- Directed by: Nick Whitfield
- Written by: Nick Whitfield
- Starring: Ed Gaughan, Andrew Buckley, Jason Isaacs
- Release date: 2010;
- Country: United Kingdom
- Language: English

= Skeletons (2010 film) =

2010 British horror drama

Skeletons is a 2010 British pastoral science fiction film directed by Nick Whitfield, starring Ed Gaughan, Andrew Buckley, and Jason Isaacs. It was nominated for 'Outstanding Debut by a British Director' at the 64th British Academy Film Awards. Skeletons was the winner of the "Best new British feature film" award at the 2010 Edinburgh International Film Festival. The plot surrounds two psychic exorcists who travel Britain providing a service to their customers of revealing couples' hidden secrets.

==Plot==
Two "suited, slightly shabby (or even seedy in one case), privately-contracted investigators...walk through the British countryside to visit couples and others who want to exhume and clear out the secrets and [(metaphorical)] skeletons in one another’s closets before[,] for example[,] getting married."

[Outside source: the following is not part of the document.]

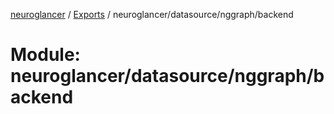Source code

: [neuroglancer](../README.md) / [Exports](../modules.md) / neuroglancer/datasource/nggraph/backend

# Module: neuroglancer/datasource/nggraph/backend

The psychic investigators do this by accessing "portals to the couples’ histories, that are accessed through the cupboards in their houses and which allow the investigators to view and experience the hidden parts of their customers lives.”

==Cast==
- Ed Gaughan as Davis
- Andrew Buckley as Bennett
- Jason Isaacs as The Colonel
- Paprika Steen as Jane
- Tuppence Middleton as Rebecca
- Josef Whitfield as Jo-Jo
- Keith Lancaster as The Father
- Holly-Mai Leighton as Young Rebecca

==Filming locations==

Much of the film was shot around Matlock Bath. Ed Gaughan's character lives in a boat in a field beside a power station. The power station is Ratcliffe-on-Soar Power Station and boats from the River Soar had become stranded in a flood.

== Soundtrack ==
The track 'Polegnala e Pschenitza', from Le Mystere des Voix Bulgares features prominently in the soundtrack.